### Task objective
Which lines in the data contain the word "oxidation"? Please copy each of them.

▼

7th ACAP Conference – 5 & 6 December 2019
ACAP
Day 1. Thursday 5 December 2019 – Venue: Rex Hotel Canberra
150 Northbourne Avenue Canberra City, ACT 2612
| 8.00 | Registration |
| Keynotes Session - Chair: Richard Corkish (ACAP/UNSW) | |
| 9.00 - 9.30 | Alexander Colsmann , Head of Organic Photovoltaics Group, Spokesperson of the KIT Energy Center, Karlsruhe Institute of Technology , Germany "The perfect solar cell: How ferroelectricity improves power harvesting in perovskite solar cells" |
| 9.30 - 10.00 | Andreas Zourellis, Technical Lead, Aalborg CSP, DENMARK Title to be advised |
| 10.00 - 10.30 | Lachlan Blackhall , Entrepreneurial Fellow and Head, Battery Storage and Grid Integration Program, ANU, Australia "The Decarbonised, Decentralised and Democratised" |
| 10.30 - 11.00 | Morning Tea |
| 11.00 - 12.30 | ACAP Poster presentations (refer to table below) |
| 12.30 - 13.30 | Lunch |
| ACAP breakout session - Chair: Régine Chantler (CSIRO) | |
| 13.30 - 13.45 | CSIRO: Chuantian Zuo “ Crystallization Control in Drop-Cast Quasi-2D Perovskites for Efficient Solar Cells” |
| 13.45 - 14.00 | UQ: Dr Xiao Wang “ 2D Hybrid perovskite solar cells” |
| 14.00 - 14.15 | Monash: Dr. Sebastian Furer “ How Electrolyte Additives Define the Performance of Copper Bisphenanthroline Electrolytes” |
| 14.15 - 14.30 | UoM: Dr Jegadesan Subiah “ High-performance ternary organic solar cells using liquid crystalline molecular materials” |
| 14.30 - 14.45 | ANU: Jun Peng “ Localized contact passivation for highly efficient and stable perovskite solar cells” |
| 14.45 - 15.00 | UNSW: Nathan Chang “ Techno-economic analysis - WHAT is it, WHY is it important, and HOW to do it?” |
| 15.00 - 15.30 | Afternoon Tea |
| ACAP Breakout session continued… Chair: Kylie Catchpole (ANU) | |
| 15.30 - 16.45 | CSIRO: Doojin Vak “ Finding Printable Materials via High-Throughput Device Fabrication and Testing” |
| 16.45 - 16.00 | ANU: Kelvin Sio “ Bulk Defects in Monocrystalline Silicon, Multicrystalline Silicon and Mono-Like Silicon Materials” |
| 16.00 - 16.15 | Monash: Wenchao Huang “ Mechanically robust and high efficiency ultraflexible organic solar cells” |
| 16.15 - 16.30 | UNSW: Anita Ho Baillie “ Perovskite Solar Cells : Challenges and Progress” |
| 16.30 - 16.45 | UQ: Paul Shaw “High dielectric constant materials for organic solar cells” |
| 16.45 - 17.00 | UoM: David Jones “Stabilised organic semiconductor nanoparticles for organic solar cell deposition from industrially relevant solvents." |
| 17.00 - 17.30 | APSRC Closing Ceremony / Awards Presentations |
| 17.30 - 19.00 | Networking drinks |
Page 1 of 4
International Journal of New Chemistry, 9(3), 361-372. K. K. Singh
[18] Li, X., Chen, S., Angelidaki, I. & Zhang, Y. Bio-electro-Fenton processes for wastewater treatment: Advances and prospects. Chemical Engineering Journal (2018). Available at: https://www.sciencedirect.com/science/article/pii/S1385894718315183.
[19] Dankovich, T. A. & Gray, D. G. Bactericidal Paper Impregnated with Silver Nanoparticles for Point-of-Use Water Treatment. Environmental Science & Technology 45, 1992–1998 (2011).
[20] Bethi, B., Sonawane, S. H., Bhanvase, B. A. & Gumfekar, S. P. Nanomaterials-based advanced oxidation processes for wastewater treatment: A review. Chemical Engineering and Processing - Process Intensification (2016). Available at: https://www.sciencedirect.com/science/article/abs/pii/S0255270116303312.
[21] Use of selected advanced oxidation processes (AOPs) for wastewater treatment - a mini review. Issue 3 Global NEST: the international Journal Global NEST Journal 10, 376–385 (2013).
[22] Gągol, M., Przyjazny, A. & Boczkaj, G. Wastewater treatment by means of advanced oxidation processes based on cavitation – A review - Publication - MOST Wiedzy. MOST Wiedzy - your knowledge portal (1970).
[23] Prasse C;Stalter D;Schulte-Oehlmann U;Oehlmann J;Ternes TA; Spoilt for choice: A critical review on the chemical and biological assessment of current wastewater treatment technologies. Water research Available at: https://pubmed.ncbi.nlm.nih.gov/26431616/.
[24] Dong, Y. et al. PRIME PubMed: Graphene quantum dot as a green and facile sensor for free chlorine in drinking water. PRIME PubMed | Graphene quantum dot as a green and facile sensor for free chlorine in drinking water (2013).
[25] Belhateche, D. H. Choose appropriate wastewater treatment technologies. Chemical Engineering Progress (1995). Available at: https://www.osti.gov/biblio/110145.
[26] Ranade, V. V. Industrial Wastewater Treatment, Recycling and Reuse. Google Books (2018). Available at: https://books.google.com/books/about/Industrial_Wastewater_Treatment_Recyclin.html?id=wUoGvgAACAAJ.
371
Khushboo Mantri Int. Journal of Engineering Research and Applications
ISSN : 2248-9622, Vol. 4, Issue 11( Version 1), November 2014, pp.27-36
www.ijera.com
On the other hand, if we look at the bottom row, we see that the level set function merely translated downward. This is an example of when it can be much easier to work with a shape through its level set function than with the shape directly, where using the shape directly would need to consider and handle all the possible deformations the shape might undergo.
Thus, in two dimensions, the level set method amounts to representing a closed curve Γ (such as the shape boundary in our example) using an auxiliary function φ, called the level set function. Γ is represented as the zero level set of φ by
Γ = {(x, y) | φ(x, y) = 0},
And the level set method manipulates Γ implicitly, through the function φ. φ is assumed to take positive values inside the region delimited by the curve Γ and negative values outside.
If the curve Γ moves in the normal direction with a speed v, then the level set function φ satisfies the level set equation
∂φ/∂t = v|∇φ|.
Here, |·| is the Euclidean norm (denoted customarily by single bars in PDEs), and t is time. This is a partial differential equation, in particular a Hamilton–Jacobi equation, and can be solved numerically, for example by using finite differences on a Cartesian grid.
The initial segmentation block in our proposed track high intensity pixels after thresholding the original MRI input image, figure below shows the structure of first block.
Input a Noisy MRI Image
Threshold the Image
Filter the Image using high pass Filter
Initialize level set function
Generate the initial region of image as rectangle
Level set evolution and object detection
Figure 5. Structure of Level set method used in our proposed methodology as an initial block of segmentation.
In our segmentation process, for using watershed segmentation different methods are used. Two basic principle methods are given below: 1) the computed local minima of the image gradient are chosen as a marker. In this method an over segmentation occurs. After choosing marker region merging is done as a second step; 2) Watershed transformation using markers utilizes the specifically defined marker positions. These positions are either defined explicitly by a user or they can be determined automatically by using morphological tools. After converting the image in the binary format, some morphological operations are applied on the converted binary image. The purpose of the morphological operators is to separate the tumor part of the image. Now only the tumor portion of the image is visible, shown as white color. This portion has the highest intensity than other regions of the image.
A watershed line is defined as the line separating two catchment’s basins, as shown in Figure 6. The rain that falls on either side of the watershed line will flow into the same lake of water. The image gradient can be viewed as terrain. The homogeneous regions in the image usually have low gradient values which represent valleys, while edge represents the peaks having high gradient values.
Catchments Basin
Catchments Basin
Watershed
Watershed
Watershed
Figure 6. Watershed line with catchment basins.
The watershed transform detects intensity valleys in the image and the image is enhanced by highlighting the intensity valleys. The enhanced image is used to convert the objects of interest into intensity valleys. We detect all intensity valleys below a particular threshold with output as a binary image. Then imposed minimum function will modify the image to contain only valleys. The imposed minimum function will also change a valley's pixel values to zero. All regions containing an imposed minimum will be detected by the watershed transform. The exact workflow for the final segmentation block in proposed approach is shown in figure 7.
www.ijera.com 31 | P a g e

▲

### Answer box
[20] Bethi, B., Sonawane, S. H., Bhanvase, B. A. & Gumfekar, S. P. Nanomaterials-based advanced oxidation processes for wastewater treatment: A review. Chemical Engineering and Processing - Process Intensification (2016). Available at: https://www.sciencedirect.com/science/article/abs/pii/S0255270116303312.
[21] Use of selected advanced oxidation processes (AOPs) for wastewater treatment - a mini review. Issue 3 Global NEST: the international Journal Global NEST Journal 10, 376–385 (2013).
[22] Gągol, M., Przyjazny, A. & Boczkaj, G. Wastewater treatment by means of advanced oxidation processes based on cavitation – A review - Publication - MOST Wiedzy. MOST Wiedzy - your knowledge portal (1970).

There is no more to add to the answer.